- [Problem description]
Please arrange the data from the first line through the line containing "Which category has the smallest", including that line, as a numbered list with blank lines left out.

^^^^

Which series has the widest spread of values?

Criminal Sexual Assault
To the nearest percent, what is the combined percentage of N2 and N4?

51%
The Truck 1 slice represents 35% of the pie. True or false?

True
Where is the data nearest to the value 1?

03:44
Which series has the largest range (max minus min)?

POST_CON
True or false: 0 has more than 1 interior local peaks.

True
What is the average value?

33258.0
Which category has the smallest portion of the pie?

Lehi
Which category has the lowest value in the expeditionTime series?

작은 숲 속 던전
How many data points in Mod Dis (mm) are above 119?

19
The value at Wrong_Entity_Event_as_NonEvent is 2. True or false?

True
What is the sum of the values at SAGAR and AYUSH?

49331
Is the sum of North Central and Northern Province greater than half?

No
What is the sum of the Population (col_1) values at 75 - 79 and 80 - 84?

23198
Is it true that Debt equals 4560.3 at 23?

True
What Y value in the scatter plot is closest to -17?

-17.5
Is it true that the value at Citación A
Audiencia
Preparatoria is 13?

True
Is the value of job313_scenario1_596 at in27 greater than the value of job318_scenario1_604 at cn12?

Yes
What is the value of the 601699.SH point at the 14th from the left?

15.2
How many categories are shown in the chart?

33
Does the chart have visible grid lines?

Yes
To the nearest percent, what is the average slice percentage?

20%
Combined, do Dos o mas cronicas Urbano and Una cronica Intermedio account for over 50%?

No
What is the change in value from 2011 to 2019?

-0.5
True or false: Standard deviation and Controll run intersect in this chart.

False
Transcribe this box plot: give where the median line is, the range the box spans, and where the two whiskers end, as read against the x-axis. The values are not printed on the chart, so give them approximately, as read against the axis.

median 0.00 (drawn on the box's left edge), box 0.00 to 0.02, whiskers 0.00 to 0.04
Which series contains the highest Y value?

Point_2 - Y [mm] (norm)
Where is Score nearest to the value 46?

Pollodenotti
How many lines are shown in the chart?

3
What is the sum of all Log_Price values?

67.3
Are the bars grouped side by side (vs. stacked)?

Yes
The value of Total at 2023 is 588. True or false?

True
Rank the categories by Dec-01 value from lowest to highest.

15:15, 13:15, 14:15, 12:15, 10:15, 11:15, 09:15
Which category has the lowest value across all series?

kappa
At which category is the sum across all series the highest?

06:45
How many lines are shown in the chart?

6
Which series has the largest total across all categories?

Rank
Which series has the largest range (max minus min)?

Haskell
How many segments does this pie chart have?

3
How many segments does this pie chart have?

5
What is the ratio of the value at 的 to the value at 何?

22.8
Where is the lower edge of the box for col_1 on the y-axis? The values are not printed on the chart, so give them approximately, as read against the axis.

^^^^

- [Task output]
1. Which series has the widest spread of values?
2. Criminal Sexual Assault
3. To the nearest percent, what is the combined percentage of N2 and N4?
4. 51%
5. The Truck 1 slice represents 35% of the pie. True or false?
6. True
7. Where is the data nearest to the value 1?
8. 03:44
9. Which series has the largest range (max minus min)?
10. POST_CON
11. True or false: 0 has more than 1 interior local peaks.
12. True
13. What is the average value?
14. 33258.0
15. Which category has the smallest portion of the pie?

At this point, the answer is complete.